== WHAT THE TASK REQUIRES ==
Could you rewrite the data below with every "phylum" changed to "division" and everything else left the same?

··· GIVEN DATA ···

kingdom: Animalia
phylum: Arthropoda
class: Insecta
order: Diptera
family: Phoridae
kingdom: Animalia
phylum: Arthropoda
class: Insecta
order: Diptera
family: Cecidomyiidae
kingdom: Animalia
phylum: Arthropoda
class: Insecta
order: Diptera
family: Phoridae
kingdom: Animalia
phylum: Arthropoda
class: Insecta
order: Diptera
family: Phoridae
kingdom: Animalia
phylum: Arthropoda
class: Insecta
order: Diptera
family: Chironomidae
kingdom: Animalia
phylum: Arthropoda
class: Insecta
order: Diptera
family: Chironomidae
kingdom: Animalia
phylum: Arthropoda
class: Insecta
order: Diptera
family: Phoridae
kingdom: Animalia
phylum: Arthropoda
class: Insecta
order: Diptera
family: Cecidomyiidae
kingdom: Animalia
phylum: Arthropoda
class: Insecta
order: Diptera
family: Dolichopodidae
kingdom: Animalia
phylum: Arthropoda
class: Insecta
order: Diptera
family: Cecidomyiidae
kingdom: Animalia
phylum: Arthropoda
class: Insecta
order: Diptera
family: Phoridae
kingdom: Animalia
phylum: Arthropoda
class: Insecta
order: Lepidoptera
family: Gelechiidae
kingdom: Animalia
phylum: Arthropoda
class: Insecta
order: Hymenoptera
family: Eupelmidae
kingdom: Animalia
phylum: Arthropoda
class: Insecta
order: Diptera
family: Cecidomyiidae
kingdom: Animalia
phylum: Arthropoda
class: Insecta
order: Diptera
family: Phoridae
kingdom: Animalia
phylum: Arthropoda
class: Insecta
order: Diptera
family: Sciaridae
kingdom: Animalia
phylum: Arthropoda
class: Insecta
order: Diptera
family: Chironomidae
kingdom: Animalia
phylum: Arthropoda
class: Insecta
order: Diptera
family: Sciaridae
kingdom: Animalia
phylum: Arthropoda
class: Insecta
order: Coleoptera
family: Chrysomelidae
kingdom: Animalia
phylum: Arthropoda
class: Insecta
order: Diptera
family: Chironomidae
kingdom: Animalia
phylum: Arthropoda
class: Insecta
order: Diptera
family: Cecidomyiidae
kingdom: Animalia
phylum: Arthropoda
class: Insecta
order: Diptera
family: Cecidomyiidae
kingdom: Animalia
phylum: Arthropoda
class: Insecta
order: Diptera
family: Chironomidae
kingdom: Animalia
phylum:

···

== SOLUTION BELOW ==
kingdom: Animalia
division: Arthropoda
class: Insecta
order: Diptera
family: Phoridae
kingdom: Animalia
division: Arthropoda
class: Insecta
order: Diptera
family: Cecidomyiidae
kingdom: Animalia
division: Arthropoda
class: Insecta
order: Diptera
family: Phoridae
kingdom: Animalia
division: Arthropoda
class: Insecta
order: Diptera
family: Phoridae
kingdom: Animalia
division: Arthropoda
class: Insecta
order: Diptera
family: Chironomidae
kingdom: Animalia
division: Arthropoda
class: Insecta
order: Diptera
family: Chironomidae
kingdom: Animalia
division: Arthropoda
class: Insecta
order: Diptera
family: Phoridae
kingdom: Animalia
division: Arthropoda
class: Insecta
order: Diptera
family: Cecidomyiidae
kingdom: Animalia
division: Arthropoda
class: Insecta
order: Diptera
family: Dolichopodidae
kingdom: Animalia
division: Arthropoda
class: Insecta
order: Diptera
family: Cecidomyiidae
kingdom: Animalia
division: Arthropoda
class: Insecta
order: Diptera
family: Phoridae
kingdom: Animalia
division: Arthropoda
class: Insecta
order: Lepidoptera
family: Gelechiidae
kingdom: Animalia
division: Arthropoda
class: Insecta
order: Hymenoptera
family: Eupelmidae
kingdom: Animalia
division: Arthropoda
class: Insecta
order: Diptera
family: Cecidomyiidae
kingdom: Animalia
division: Arthropoda
class: Insecta
order: Diptera
family: Phoridae
kingdom: Animalia
division: Arthropoda
class: Insecta
order: Diptera
family: Sciaridae
kingdom: Animalia
division: Arthropoda
class: Insecta
order: Diptera
family: Chironomidae
kingdom: Animalia
division: Arthropoda
class: Insecta
order: Diptera
family: Sciaridae
kingdom: Animalia
division: Arthropoda
class: Insecta
order: Coleoptera
family: Chrysomelidae
kingdom: Animalia
division: Arthropoda
class: Insecta
order: Diptera
family: Chironomidae
kingdom: Animalia
division: Arthropoda
class: Insecta
order: Diptera
family: Cecidomyiidae
kingdom: Animalia
division: Arthropoda
class: Insecta
order: Diptera
family: Cecidomyiidae
kingdom: Animalia
division: Arthropoda
class: Insecta
order: Diptera
family: Chironomidae
kingdom: Animalia
division:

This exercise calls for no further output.